═══ SUPPLIED DATA

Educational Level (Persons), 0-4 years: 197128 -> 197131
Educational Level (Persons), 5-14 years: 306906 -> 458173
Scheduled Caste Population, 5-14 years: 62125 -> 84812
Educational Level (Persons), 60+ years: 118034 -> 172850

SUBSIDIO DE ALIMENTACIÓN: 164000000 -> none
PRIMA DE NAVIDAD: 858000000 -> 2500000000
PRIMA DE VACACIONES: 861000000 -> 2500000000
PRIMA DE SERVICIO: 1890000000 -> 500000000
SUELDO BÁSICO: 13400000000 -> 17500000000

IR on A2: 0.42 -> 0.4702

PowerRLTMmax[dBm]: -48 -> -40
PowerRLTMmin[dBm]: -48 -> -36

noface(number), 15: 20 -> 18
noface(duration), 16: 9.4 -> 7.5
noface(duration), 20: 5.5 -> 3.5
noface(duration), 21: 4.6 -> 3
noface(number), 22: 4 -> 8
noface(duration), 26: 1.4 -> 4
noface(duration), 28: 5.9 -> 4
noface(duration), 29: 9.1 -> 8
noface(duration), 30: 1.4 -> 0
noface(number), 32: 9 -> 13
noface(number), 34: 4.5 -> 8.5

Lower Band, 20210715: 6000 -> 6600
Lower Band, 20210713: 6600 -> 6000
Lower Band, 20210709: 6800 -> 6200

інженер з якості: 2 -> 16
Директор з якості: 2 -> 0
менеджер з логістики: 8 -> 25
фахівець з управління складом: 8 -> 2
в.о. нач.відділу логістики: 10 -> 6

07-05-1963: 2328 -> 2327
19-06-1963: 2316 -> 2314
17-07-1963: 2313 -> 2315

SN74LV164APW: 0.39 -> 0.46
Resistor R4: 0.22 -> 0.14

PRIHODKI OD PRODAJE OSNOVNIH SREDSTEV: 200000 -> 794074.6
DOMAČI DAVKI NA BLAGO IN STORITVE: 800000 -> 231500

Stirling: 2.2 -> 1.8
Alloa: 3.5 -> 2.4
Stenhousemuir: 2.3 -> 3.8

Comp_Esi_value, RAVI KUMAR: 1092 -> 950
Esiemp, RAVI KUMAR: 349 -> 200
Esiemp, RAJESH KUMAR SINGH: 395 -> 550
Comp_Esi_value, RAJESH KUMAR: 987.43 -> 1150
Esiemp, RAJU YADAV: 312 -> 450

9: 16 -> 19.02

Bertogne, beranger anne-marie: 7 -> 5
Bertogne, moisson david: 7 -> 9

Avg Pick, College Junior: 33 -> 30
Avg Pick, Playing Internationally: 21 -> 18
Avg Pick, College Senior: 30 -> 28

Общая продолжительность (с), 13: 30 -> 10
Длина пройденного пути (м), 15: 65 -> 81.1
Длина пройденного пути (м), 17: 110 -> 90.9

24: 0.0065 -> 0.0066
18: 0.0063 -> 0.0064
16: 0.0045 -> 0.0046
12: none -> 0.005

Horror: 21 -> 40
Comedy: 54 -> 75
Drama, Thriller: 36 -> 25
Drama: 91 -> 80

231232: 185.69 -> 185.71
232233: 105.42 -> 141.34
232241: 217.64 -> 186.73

══════

Restate every record above, exactly, in full.

Educational Level (Persons), 0-4 years: 197128 -> 197131
Educational Level (Persons), 5-14 years: 306906 -> 458173
Scheduled Caste Population, 5-14 years: 62125 -> 84812
Educational Level (Persons), 60+ years: 118034 -> 172850

SUBSIDIO DE ALIMENTACIÓN: 164000000 -> none
PRIMA DE NAVIDAD: 858000000 -> 2500000000
PRIMA DE VACACIONES: 861000000 -> 2500000000
PRIMA DE SERVICIO: 1890000000 -> 500000000
SUELDO BÁSICO: 13400000000 -> 17500000000

IR on A2: 0.42 -> 0.4702

PowerRLTMmax[dBm]: -48 -> -40
PowerRLTMmin[dBm]: -48 -> -36

noface(number), 15: 20 -> 18
noface(duration), 16: 9.4 -> 7.5
noface(duration), 20: 5.5 -> 3.5
noface(duration), 21: 4.6 -> 3
noface(number), 22: 4 -> 8
noface(duration), 26: 1.4 -> 4
noface(duration), 28: 5.9 -> 4
noface(duration), 29: 9.1 -> 8
noface(duration), 30: 1.4 -> 0
noface(number), 32: 9 -> 13
noface(number), 34: 4.5 -> 8.5

Lower Band, 20210715: 6000 -> 6600
Lower Band, 20210713: 6600 -> 6000
Lower Band, 20210709: 6800 -> 6200

інженер з якості: 2 -> 16
Директор з якості: 2 -> 0
менеджер з логістики: 8 -> 25
фахівець з управління складом: 8 -> 2
в.о. нач.відділу логістики: 10 -> 6

07-05-1963: 2328 -> 2327
19-06-1963: 2316 -> 2314
17-07-1963: 2313 -> 2315

SN74LV164APW: 0.39 -> 0.46
Resistor R4: 0.22 -> 0.14

PRIHODKI OD PRODAJE OSNOVNIH SREDSTEV: 200000 -> 794074.6
DOMAČI DAVKI NA BLAGO IN STORITVE: 800000 -> 231500

Stirling: 2.2 -> 1.8
Alloa: 3.5 -> 2.4
Stenhousemuir: 2.3 -> 3.8

Comp_Esi_value, RAVI KUMAR: 1092 -> 950
Esiemp, RAVI KUMAR: 349 -> 200
Esiemp, RAJESH KUMAR SINGH: 395 -> 550
Comp_Esi_value, RAJESH KUMAR: 987.43 -> 1150
Esiemp, RAJU YADAV: 312 -> 450

9: 16 -> 19.02

Bertogne, beranger anne-marie: 7 -> 5
Bertogne, moisson david: 7 -> 9

Avg Pick, College Junior: 33 -> 30
Avg Pick, Playing Internationally: 21 -> 18
Avg Pick, College Senior: 30 -> 28

Общая продолжительность (с), 13: 30 -> 10
Длина пройденного пути (м), 15: 65 -> 81.1
Длина пройденного пути (м), 17: 110 -> 90.9

24: 0.0065 -> 0.0066
18: 0.0063 -> 0.0064
16: 0.0045 -> 0.0046
12: none -> 0.005

Horror: 21 -> 40
Comedy: 54 -> 75
Drama, Thriller: 36 -> 25
Drama: 91 -> 80

231232: 185.69 -> 185.71
232233: 105.42 -> 141.34
232241: 217.64 -> 186.73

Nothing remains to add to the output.